• [Exercise input]

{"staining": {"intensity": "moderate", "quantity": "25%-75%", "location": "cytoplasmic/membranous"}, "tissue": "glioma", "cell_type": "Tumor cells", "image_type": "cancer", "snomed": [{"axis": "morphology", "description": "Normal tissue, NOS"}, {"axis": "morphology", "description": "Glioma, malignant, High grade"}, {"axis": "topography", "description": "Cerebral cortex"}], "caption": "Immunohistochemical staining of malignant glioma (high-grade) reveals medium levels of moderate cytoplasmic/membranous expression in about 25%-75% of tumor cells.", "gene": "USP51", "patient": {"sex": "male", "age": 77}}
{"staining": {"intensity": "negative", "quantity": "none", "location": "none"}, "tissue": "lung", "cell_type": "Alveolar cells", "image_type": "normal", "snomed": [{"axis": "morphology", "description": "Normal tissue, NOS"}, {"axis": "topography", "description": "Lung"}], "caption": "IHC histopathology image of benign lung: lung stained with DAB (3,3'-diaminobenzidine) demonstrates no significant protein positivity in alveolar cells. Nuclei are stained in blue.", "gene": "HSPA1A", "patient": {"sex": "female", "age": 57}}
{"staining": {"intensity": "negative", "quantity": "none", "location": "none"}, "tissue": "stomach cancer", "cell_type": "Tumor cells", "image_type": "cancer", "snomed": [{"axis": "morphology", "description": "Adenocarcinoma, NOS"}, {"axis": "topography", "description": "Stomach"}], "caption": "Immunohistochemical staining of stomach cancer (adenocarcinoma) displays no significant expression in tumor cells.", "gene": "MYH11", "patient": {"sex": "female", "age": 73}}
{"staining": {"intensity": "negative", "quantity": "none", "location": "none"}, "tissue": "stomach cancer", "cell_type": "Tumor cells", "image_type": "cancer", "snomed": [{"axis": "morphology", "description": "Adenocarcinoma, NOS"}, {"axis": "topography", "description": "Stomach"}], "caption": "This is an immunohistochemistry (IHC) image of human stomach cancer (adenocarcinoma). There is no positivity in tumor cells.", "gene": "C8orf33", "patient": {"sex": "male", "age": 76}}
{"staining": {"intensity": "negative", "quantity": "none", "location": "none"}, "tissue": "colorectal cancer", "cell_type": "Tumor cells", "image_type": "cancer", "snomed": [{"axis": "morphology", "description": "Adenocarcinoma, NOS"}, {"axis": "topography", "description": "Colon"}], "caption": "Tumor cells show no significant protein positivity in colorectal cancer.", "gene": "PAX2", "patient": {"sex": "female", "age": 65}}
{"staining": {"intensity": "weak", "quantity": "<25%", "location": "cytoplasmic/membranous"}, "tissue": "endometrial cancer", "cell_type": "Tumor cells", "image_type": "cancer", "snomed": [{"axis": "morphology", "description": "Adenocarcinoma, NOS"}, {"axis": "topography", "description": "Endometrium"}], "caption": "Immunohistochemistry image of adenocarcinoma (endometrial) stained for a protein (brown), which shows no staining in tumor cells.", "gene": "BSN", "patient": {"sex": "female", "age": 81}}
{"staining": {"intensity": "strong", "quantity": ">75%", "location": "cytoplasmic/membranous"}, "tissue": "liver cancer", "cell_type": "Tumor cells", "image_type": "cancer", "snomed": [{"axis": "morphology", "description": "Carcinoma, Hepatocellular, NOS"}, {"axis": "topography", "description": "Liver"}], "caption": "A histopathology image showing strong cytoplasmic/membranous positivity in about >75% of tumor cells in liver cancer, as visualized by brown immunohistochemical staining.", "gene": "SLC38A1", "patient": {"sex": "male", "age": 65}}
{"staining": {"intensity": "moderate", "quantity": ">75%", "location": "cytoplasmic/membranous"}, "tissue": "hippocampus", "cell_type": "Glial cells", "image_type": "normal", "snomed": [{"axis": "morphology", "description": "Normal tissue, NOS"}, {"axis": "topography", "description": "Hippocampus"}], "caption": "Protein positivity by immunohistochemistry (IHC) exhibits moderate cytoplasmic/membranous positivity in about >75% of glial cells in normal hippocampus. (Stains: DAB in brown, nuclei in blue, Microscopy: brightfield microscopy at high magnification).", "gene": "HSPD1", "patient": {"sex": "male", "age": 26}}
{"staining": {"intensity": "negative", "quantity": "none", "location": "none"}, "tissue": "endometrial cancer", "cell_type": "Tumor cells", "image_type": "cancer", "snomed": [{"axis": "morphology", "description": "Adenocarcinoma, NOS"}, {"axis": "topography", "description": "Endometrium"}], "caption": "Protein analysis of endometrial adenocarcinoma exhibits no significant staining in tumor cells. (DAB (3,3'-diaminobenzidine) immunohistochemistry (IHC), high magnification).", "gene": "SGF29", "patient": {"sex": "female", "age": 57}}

• [Problem]
Give back the entries exactly. Omit none of them.

• [Output for this task]
{"staining": {"intensity": "moderate", "quantity": "25%-75%", "location": "cytoplasmic/membranous"}, "tissue": "glioma", "cell_type": "Tumor cells", "image_type": "cancer", "snomed": [{"axis": "morphology", "description": "Normal tissue, NOS"}, {"axis": "morphology", "description": "Glioma, malignant, High grade"}, {"axis": "topography", "description": "Cerebral cortex"}], "caption": "Immunohistochemical staining of malignant glioma (high-grade) reveals medium levels of moderate cytoplasmic/membranous expression in about 25%-75% of tumor cells.", "gene": "USP51", "patient": {"sex": "male", "age": 77}}
{"staining": {"intensity": "negative", "quantity": "none", "location": "none"}, "tissue": "lung", "cell_type": "Alveolar cells", "image_type": "normal", "snomed": [{"axis": "morphology", "description": "Normal tissue, NOS"}, {"axis": "topography", "description": "Lung"}], "caption": "IHC histopathology image of benign lung: lung stained with DAB (3,3'-diaminobenzidine) demonstrates no significant protein positivity in alveolar cells. Nuclei are stained in blue.", "gene": "HSPA1A", "patient": {"sex": "female", "age": 57}}
{"staining": {"intensity": "negative", "quantity": "none", "location": "none"}, "tissue": "stomach cancer", "cell_type": "Tumor cells", "image_type": "cancer", "snomed": [{"axis": "morphology", "description": "Adenocarcinoma, NOS"}, {"axis": "topography", "description": "Stomach"}], "caption": "Immunohistochemical staining of stomach cancer (adenocarcinoma) displays no significant expression in tumor cells.", "gene": "MYH11", "patient": {"sex": "female", "age": 73}}
{"staining": {"intensity": "negative", "quantity": "none", "location": "none"}, "tissue": "stomach cancer", "cell_type": "Tumor cells", "image_type": "cancer", "snomed": [{"axis": "morphology", "description": "Adenocarcinoma, NOS"}, {"axis": "topography", "description": "Stomach"}], "caption": "This is an immunohistochemistry (IHC) image of human stomach cancer (adenocarcinoma). There is no positivity in tumor cells.", "gene": "C8orf33", "patient": {"sex": "male", "age": 76}}
{"staining": {"intensity": "negative", "quantity": "none", "location": "none"}, "tissue": "colorectal cancer", "cell_type": "Tumor cells", "image_type": "cancer", "snomed": [{"axis": "morphology", "description": "Adenocarcinoma, NOS"}, {"axis": "topography", "description": "Colon"}], "caption": "Tumor cells show no significant protein positivity in colorectal cancer.", "gene": "PAX2", "patient": {"sex": "female", "age": 65}}
{"staining": {"intensity": "weak", "quantity": "<25%", "location": "cytoplasmic/membranous"}, "tissue": "endometrial cancer", "cell_type": "Tumor cells", "image_type": "cancer", "snomed": [{"axis": "morphology", "description": "Adenocarcinoma, NOS"}, {"axis": "topography", "description": "Endometrium"}], "caption": "Immunohistochemistry image of adenocarcinoma (endometrial) stained for a protein (brown), which shows no staining in tumor cells.", "gene": "BSN", "patient": {"sex": "female", "age": 81}}
{"staining": {"intensity": "strong", "quantity": ">75%", "location": "cytoplasmic/membranous"}, "tissue": "liver cancer", "cell_type": "Tumor cells", "image_type": "cancer", "snomed": [{"axis": "morphology", "description": "Carcinoma, Hepatocellular, NOS"}, {"axis": "topography", "description": "Liver"}], "caption": "A histopathology image showing strong cytoplasmic/membranous positivity in about >75% of tumor cells in liver cancer, as visualized by brown immunohistochemical staining.", "gene": "SLC38A1", "patient": {"sex": "male", "age": 65}}
{"staining": {"intensity": "moderate", "quantity": ">75%", "location": "cytoplasmic/membranous"}, "tissue": "hippocampus", "cell_type": "Glial cells", "image_type": "normal", "snomed": [{"axis": "morphology", "description": "Normal tissue, NOS"}, {"axis": "topography", "description": "Hippocampus"}], "caption": "Protein positivity by immunohistochemistry (IHC) exhibits moderate cytoplasmic/membranous positivity in about >75% of glial cells in normal hippocampus. (Stains: DAB in brown, nuclei in blue, Microscopy: brightfield microscopy at high magnification).", "gene": "HSPD1", "patient": {"sex": "male", "age": 26}}
{"staining": {"intensity": "negative", "quantity": "none", "location": "none"}, "tissue": "endometrial cancer", "cell_type": "Tumor cells", "image_type": "cancer", "snomed": [{"axis": "morphology", "description": "Adenocarcinoma, NOS"}, {"axis": "topography", "description": "Endometrium"}], "caption": "Protein analysis of endometrial adenocarcinoma exhibits no significant staining in tumor cells. (DAB (3,3'-diaminobenzidine) immunohistochemistry (IHC), high magnification).", "gene": "SGF29", "patient": {"sex": "female", "age": 57}}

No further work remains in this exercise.